I fled the chamber, slamming the door behind me and racing back to the safety of my room. But I could not escape the sound. All night, the scurrying continued, a constant reminder that something ancient and malevolent lurked beneath the Priory.
The next morning, I called in an expert, a Professor Norrys, who had an interest in the occult and the supernatural. Together, we began a more thorough investigation of the Priory. We uncovered disturbing clues about the house's history—rituals, sacrifices, and bloodlines tainted by madness. There were whispers of an ancient cult, of dark gods worshipped in secret beneath the Priory's foundations.
As we delved deeper, we found evidence that suggested the rats were not ordinary creatures. They were messengers, perhaps even manifestations, of something far more sinister—something that had been buried beneath the Priory for centuries. Norrys and I speculated that the pit I had discovered was no natural formation, but a gateway, a conduit to another world or dimension.
Driven by a mixture of curiosity and dread, we decided to explore the pit further. We gathered our supplies and descended into the depths, lighting our way with torches. The air grew colder as we descended, and the stench of decay became more pronounced. The rats were everywhere, swarming over the walls and floor, but they paid us no mind.
As we reached the bottom of the pit, we found a network of tunnels, carved into the earth by ancient hands. The walls were adorned with strange symbols and carvings, depicting scenes of human sacrifice, cannibalism, and rituals that defied explanation. It was clear that the Priory had been the site of unspeakable horrors, and that whatever had once been worshipped here still lingered, waiting for its chance to rise again.
Suddenly, the ground beneath us trembled, and a low, guttural sound echoed through the tunnels. The rats, sensing something, began to swarm, fleeing back up the pit. Norrys and I exchanged a glance, and without a word, we turned and followed the rats, desperate to escape whatever was coming.
We barely made it out of the pit alive. As we scrambled up the final few feet, the ground below us collapsed, and the tunnel was swallowed by darkness. We collapsed on the floor of the chamber, gasping for breath, our hearts pounding with terror.
For a moment, we were safe.

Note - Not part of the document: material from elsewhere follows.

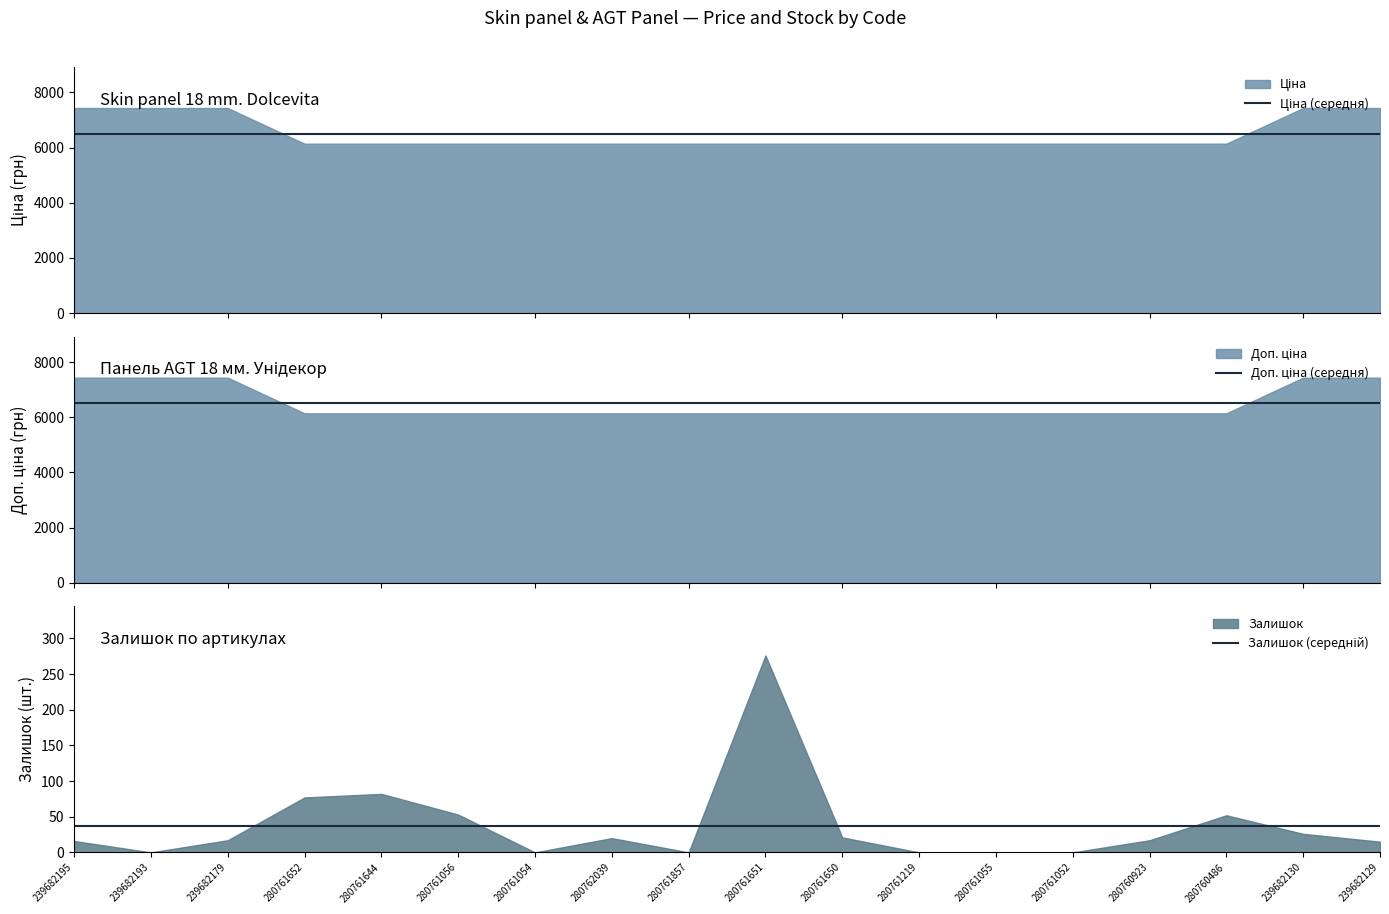

Which has a higher value, 280761052 or 280761055?

280761052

But we knew that whatever had been awakened beneath the Priory was not finished. The rats still scurried in the walls, and the sounds grew louder with each passing night. I could feel the presence of something watching me, waiting for the right moment to strike.
It was then that I made the decision to leave Exham Priory. The house was cursed, its foundations built on ancient evil that could not be contained. I could no longer live in a place where the walls whispered secrets, and where the ground itself seemed to writhe with malevolence.

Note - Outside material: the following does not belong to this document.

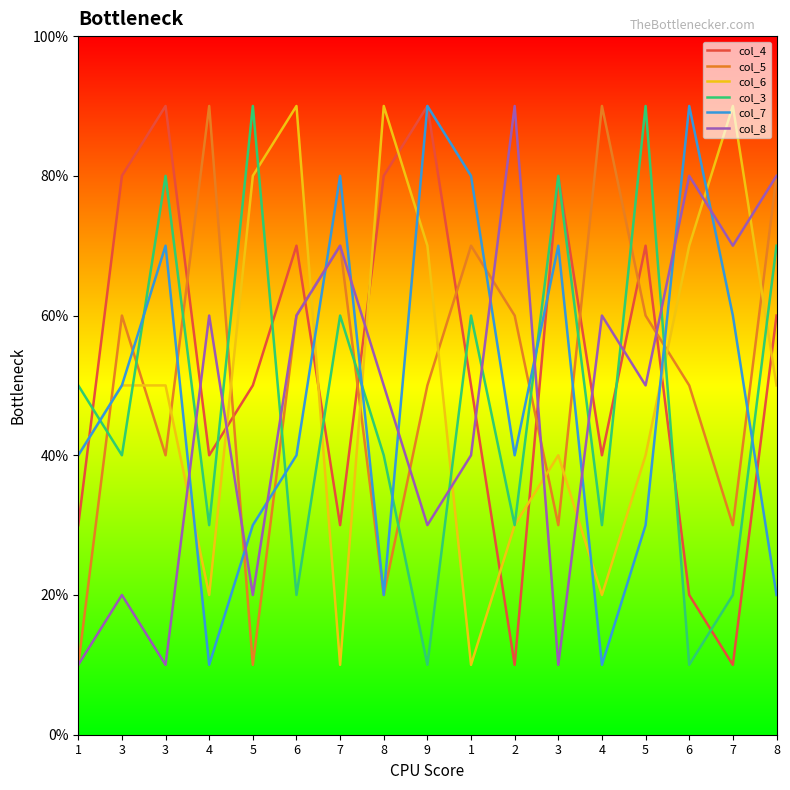

At which label is col_4 closest to 5?

5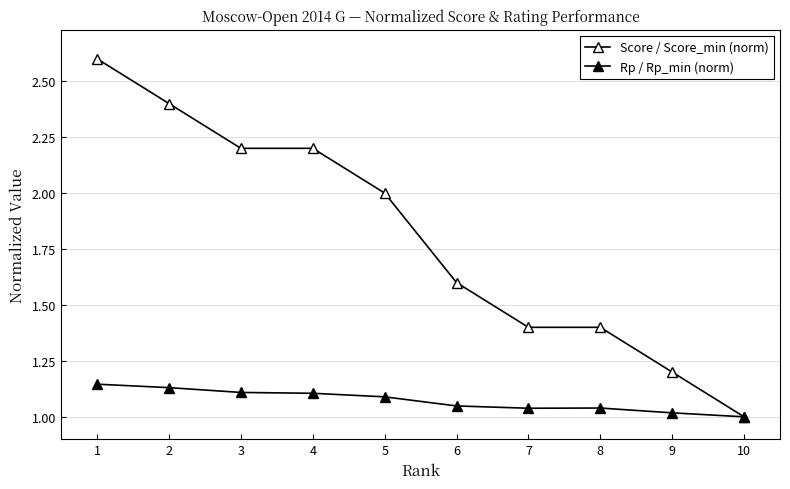

What is the difference between the highest and lowest values at 6?

0.6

I fled to London, leaving the Priory to its fate. But even now, miles away from that accursed place, I cannot escape the sound. Every night, I hear the scratching, the scurrying of rats in the walls, a constant reminder of the horrors that lie buried beneath Exham Priory.
My dreams are haunted by visions of the pit, of the tunnels that stretch beneath the earth, and of the thing that slumbers there, waiting for the day when it will rise again. I know that I will never be free, that the curse of the Priory is mine to bear for as long as I live.
The rats are always with me. They are in the walls of my mind, gnawing at my sanity, reminding me that some horrors can never be buried, and some evils can never be forgotten.
The story ends not with a scream, but with a slow, creeping descent into madness. For I am no longer certain whether the rats are real, or if they are merely a manifestation of my own fractured mind. But one thing is certain: the darkness beneath Exham Priory still waits, and one day, it will rise again.
And when it does, the rats will lead the way.